The presence of the desired KI in genomic DNA was assessed by restriction enzyme (RE) digest or Sanger sequencing for the LQTS locus and Sanger sequencing only for the BrS locus. RE digest was performed by PCR amplification of the region of interest, followed by incubation at 37 °C with Hpy99I (Bioké). Hpy99I cuts DNA only in the presence of the desired KI, which can be observed by the appearance of additional bands on gel electrophoresis. Positive RE digest samples were subsequently verified by Sanger sequencing.

Statistical analysis

The average allele frequency was calculated by averaging the allele frequencies across all embryos included in the analysis.
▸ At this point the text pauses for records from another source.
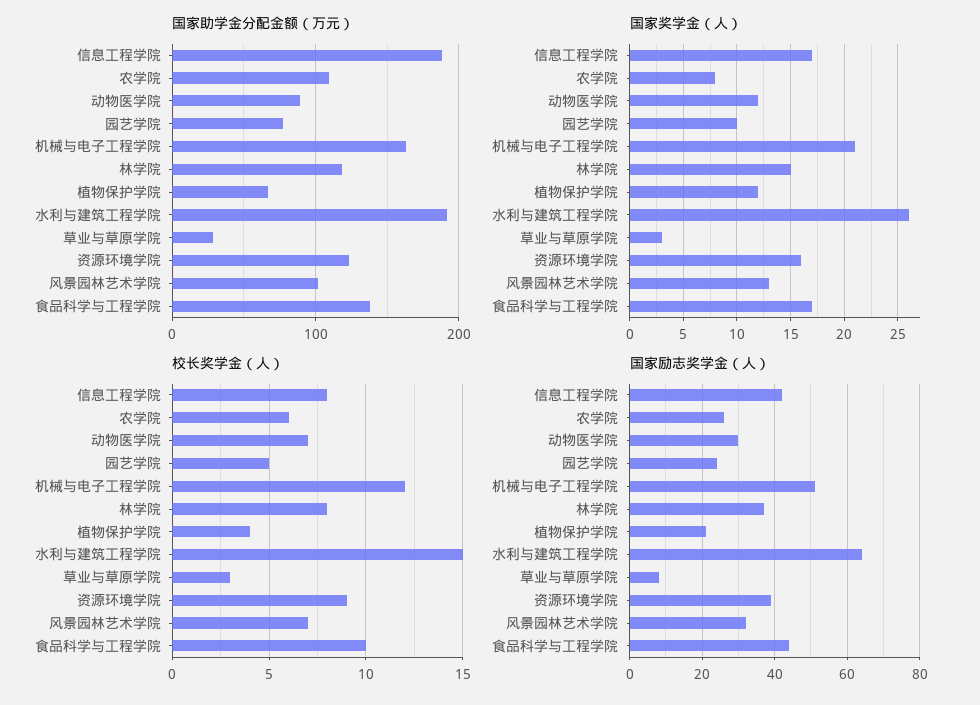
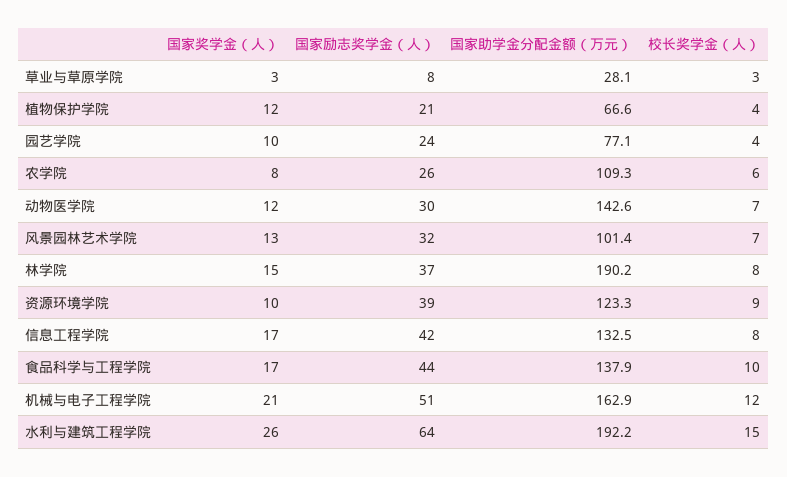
  {
    "国家助学金分配金额（万元）": {
-     "信息工程学院": 190,
+     "信息工程学院": 132.5,
      "农学院": 109.3,
-     "动物医学院": 90,
+     "动物医学院": 142.6,
      "园艺学院": 77.1,
      "机械与电子工程学院": 162.9,
-     "林学院": 120,
+     "林学院": 190.2,
      "植物保护学院": 66.6,
      "水利与建筑工程学院": 192.2,
      "草业与草原学院": 28.1,
      "资源环境学院": 123.3,
      "风景园林艺术学院": 101.4,
      "食品科学与工程学院": 137.9
    },
    "国家奖学金（人）": {
      "信息工程学院": 17,
      "农学院": 8,
      "动物医学院": 12,
      "园艺学院": 10,
      "机械与电子工程学院": 21,
      "林学院": 15,
      "植物保护学院": 12,
      "水利与建筑工程学院": 26,
      "草业与草原学院": 3,
-     "资源环境学院": 16,
+     "资源环境学院": 10,
      "风景园林艺术学院": 13,
      "食品科学与工程学院": 17
    },
    "校长奖学金（人）": {
      "信息工程学院": 8,
      "农学院": 6,
      "动物医学院": 7,
-     "园艺学院": 5,
+     "园艺学院": 4,
      "机械与电子工程学院": 12,
      "林学院": 8,
      "植物保护学院": 4,
      "水利与建筑工程学院": 15,
      "草业与草原学院": 3,
      "资源环境学院": 9,
      "风景园林艺术学院": 7,
      "食品科学与工程学院": 10
    },
    "国家励志奖学金（人）": {
      "信息工程学院": 42,
      "农学院": 26,
      "动物医学院": 30,
      "园艺学院": 24,
      "机械与电子工程学院": 51,
      "林学院": 37,
      "植物保护学院": 21,
      "水利与建筑工程学院": 64,
      "草业与草原学院": 8,
      "资源环境学院": 39,
      "风景园林艺术学院": 32,
      "食品科学与工程学院": 44
    }
  }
Correlation and negative binomial regression were performed in R. To analyse the correlation between the whole embryo lysis- and ZEG-derived read counts of KI or indel events, we used the absolute numbers of the NGS reads containing the correct KI or indel for each embryo, with normalization of the whole embryo samples to the total read counts in ZEG samples. For the negative binomial regression, the absolute counts of KI reads of whole embryo samples were used and the total read count per sample was added to the model as a logarithmic offset. Tukey’s HSD (honestly significant difference) test (ssOND and distance to cut site comparisons) or Bonferroni correction (ZEG selection) were applied to correct for multiple testing. Graphics were generated in R and Tableau.